Directed by Dani Levy
Think of it: the 20th Century’s mustached exemplar of human suffering, kneeling and barking before a bespectacled Jew, asked to imagine his head reaching into the heavens, his body filling with tension, his voice resounding with affection. The man with the mustache, of course, is Adolf Hitler (Helge Schneider); the Jew (Ulrich Mühe), a celebrated actor, recruited from Sachsenhausen by the Nazis to coach the Führer in his last attempt to publicly galvanize the German people.

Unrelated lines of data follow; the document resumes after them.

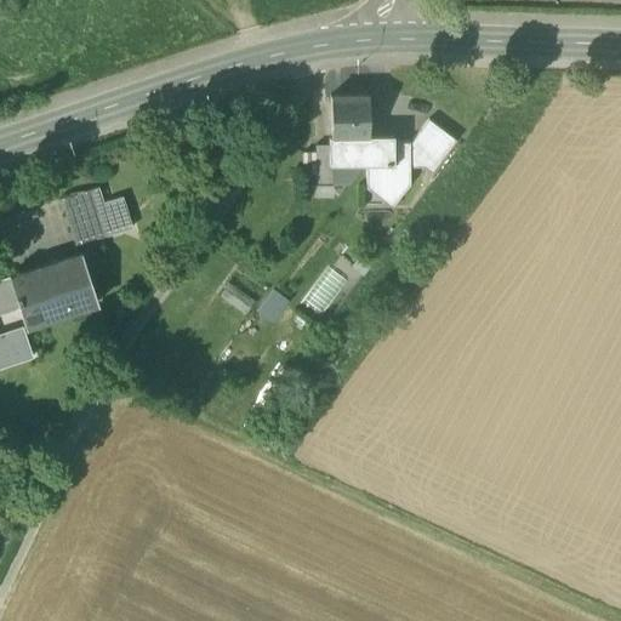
[(368,135),(368,95),(330,96),(330,135),(368,135)]
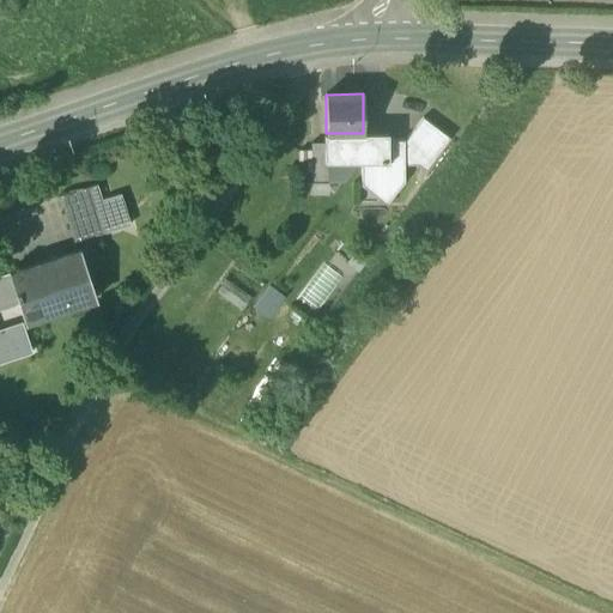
[(423,117),(404,143),(404,165),(418,165),(425,170),(449,138),(423,117)]
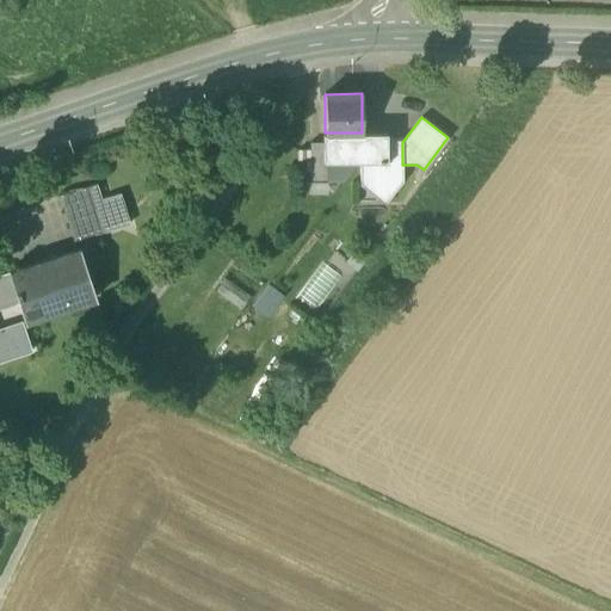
[(325,133),(322,134),(322,142),(323,162),(326,162),(355,162),(360,162),(387,161),(387,140),(387,133),(384,133),(362,133),(325,133)]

But as director Dani Levy’s sluggish and hoarse-throated leader of the German fatherland prepares for what is intended to be a speech of consolation, Berlin’s streets lay in ruins, the Allies are rounding Europe, and Goebbels (Sylvester Groth) and company are growing increasingly paranoid. The setting — carnivorous, window-lit, panoptic — is Hitler’s study, a space that the pallid and shaven Jewish actor enters each morning, reluctantly training the Führer to stand straight, enunciate and gesticulate, while hoping to save his family from extermination.
There are enough tracking shots along corridors, enough images of sparse rooms and side-lit faces, enough moments of sexual humor and provocation that this film plays like a shelved Buñuel-Chaplin script, rediscovered and directed by Kubrick acolyte, and scored by a composer decommissioned from The Hours. The final speech, a reference to The Great Dictator without the earnestness or conviction of its message, is one last show for the road, an abrupt, bombastic ending to a film that has spent its first ninety minutes just getting started.
By all accounts, My Führer is a tasteless film, a grotesque model of a deadened, contemporary sensibility, grounded in irony and steeped in a sense of pastlessness that turns history into theatre. That’s not to say that all films should be transparent representations of historical reality, unfettered by playfulness or exaggeration. But it is to say that My Führer doesn’t have the awareness of a larger historical situation, that its myopic humor often feels incongruous and transportable to other eras, other wars, other dictators and their prisoners. By not finding larger connections between the situations of its characters and the milieu of the Third Reich, the film suffers from an irredeemable lack of imagination and purpose, stumbling its way toward gratuitousness.